Phone systems have become a vital part of business communications today, and more businesses are choosing cloud platforms over on-premise systems. Cloud phone systems are highly scalable, making them ideal for most businesses.
The main concern now is how to choose the right cloud phone system for your company. In this article, we will consider seven criteria you can use to help you make the right decision.
1. Standards and Certifications
Ensure you choose providers that comply with recognized standards (such as HIPAA, PCI DSS, GDPR, etc.), and adhere to industry regulations. First, make sure you understand where your responsibilities lie and the provider’s. Then, choose the provider that will help you align with compliance standards once your data and applications are in a public cloud. Also, understand how the provider plans to keep supporting adherence to these standards.
What are your security goals? What security protocols are offered by the cloud phone system provider? What mechanisms are used to protect your apps and data? What specific areas are both parties responsible for? You want to understand these things precisely.
Consider what additional security features and paid services are available and where you may need to augment with third-party integrations. Security is a crucial component in the cloud. It is vital not to hold back in asking questions aligned with your business, industry, regulatory requirements, and any other concerns.
3. Features and Capabilities
Another criterion is the versatility of features. Cloud phone systems provide a consistent user experience on any device from any location. With Unified Communications-as-a-Service (UCaaS) features, you can place and receive calls on multiple devices using your work phone number.
UCaaS combines voice calls, video, email, text, and chat into a single cloud application. This makes it easier for remote teams to collaborate, respond swiftly to customers, and keep projects on track. Make sure the cloud phone system you choose has these UCaaS capabilities.
4. Reliability and Performance
Check the service provider’s performance against their SLAs for the past 6-12 months and see how they dealt with the downtimes. Ensure their monitoring and reporting tools are thorough and can integrate into your management and reporting systems.

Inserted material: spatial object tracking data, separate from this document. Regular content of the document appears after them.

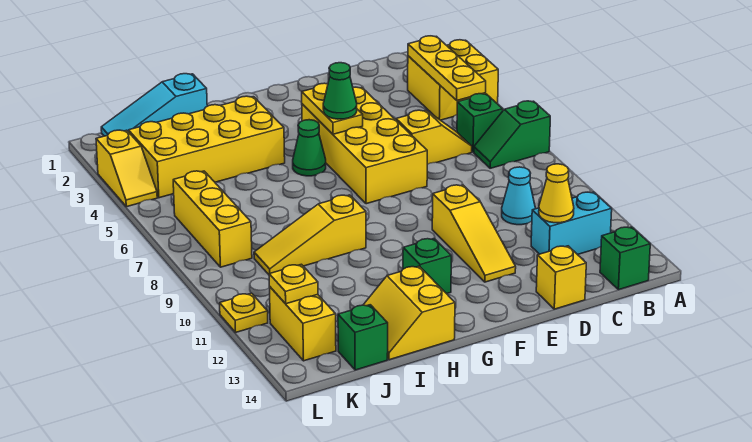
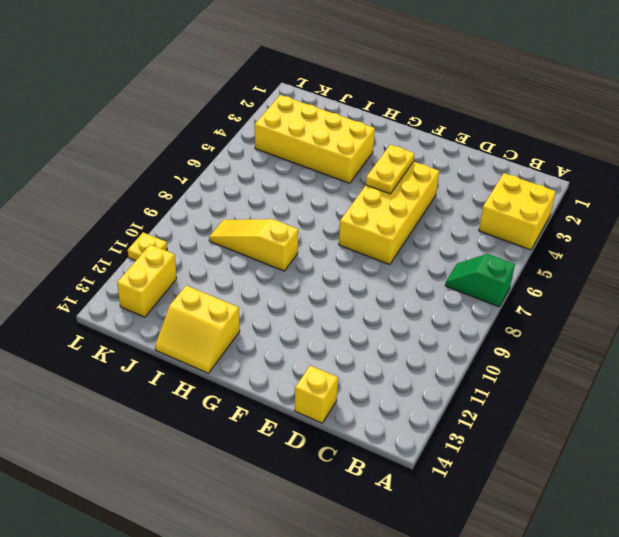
yellow 2x2 slope [155,285,240,373] -> yellow 2x2 slope turned to [363,266,455,360]
none -> green 1x1 brick [457,94,503,152]
none -> cyan 1x2 brick [531,192,612,255]
none -> green 1x1 brick [600,227,650,290]

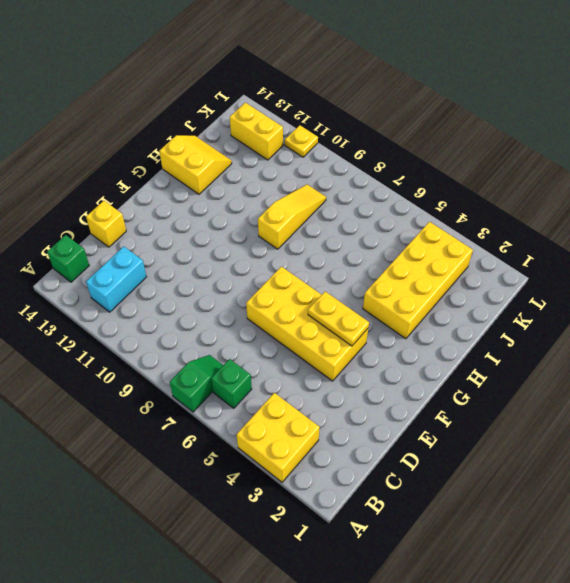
none -> yellow 1x2 slope [396,110,472,164]
none -> cyan 1x1 cone [502,167,535,225]
none -> yellow 1x3 slope [432,185,516,282]

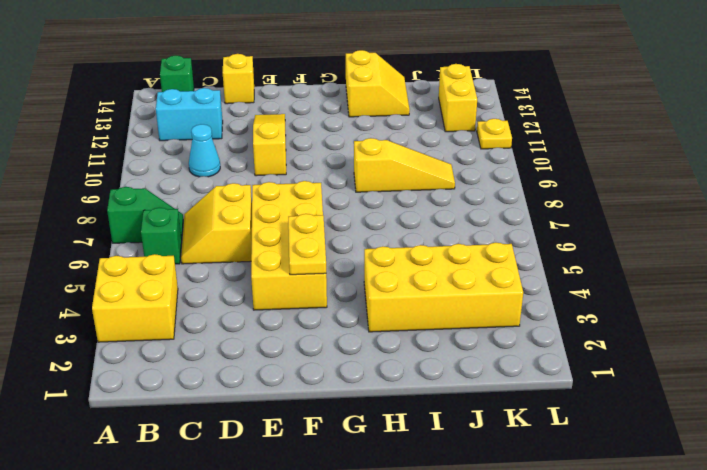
yellow 2x2 slope [181,183,252,264] -> yellow 1x2 slope [396,110,472,164]
none -> green 1x1 cone [293,120,326,176]
none -> green 1x1 brick [403,239,451,294]
none -> cyan 1x3 slope [101,74,207,136]

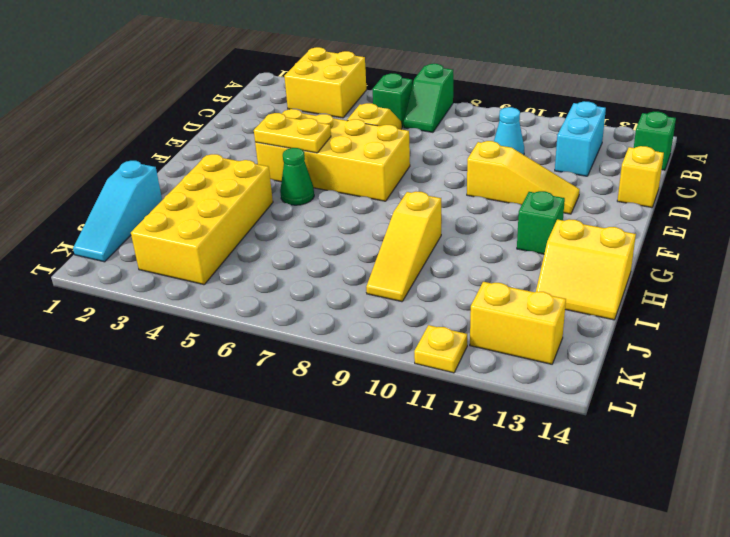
none -> green 1x1 brick [338,305,388,370]
none -> yellow 1x3 brick [173,171,252,267]
none -> yellow 1x2 slope [96,130,157,207]

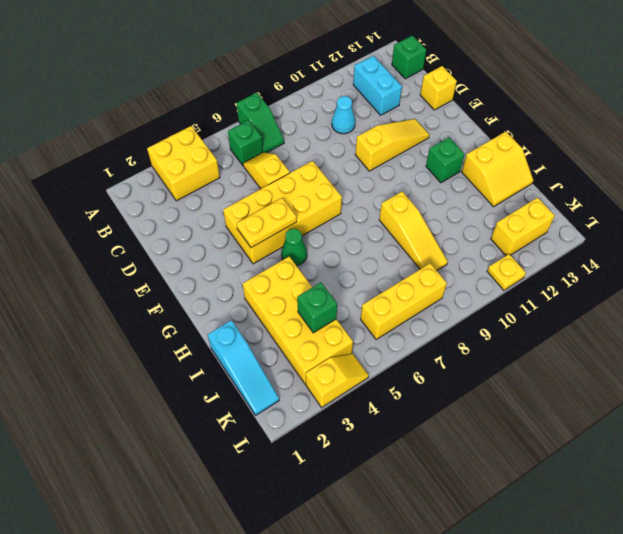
green 1x1 brick [297,283,337,333] -> green 1x1 brick moved to [338,305,388,370]
none -> yellow 1x3 plate [408,36,486,100]
none -> yellow 1x1 cone [539,164,574,223]
none -> yellow 1x1 plate [269,264,318,304]

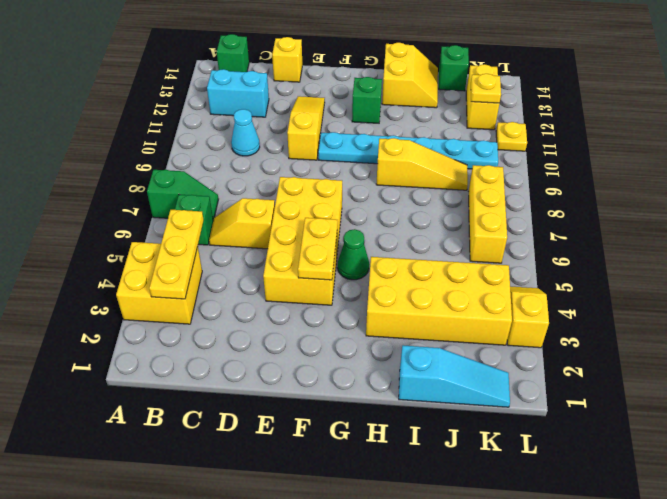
cyan 1x6 plate [318,132,498,169] -> none
none -> yellow 1x1 cone [539,164,574,223]
none -> green 1x1 cone [323,63,357,119]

Make sure your provider has documented and proven processes in place for dealing with planned and unplanned downtime. This should include how and what they plan to communicate, such as prioritization and severity level assessment of issues.
Understand the cloud provider’s disaster recovery provisions. Be aware of their liability limitations. Consider purchasing additional risk insurance if the provider’s terms and conditions do not cover recovery costs..
Support is another key criterion to consider. When you need help, can you get it and how fast? What channels are available? In some cases, the only support you may get is a chat service or a dedicated resource, and this may not be helpful depending on the gravity of the issue at hand. Before you choose the cloud provider, know the level and form of support that is accessible.
Beyond the displayed cost on your desired plan, it is advisable to inquire about associated or hidden charges. When selecting a plan, ensure you understand the pricing in detail. Be sure of what you are paying for and the features for the specific pricing plan.
When choosing a provider, have a clear contract with no constraints. Though you need to trust your cloud provider to do the right thing, you need a legal agreement to back you up if something goes south.
Contract constraints can cause Vendor lock-in, a situation where a customer using a product or service cannot easily migrate to a competitor. Avoid this by ensuring your provider has minimal use of proprietary technology or minimizing any plan customizations that will limit your ability to migrate.
In addition, ensure you have a clear exit strategy from the beginning. Know the transitioning processes before signing a contract.
Establish workable contracts and think long-term to avoid vendor lock-in. Recognize and validate certifications and standards. Ensure you can get support when needed. Beware of hidden costs.
While these criteria are not all there is to know, they provide you a solid framework to determine which cloud provider to trust with your data. Upon further assessment of your business needs, you may discover more criteria to help you make a well-informed decision.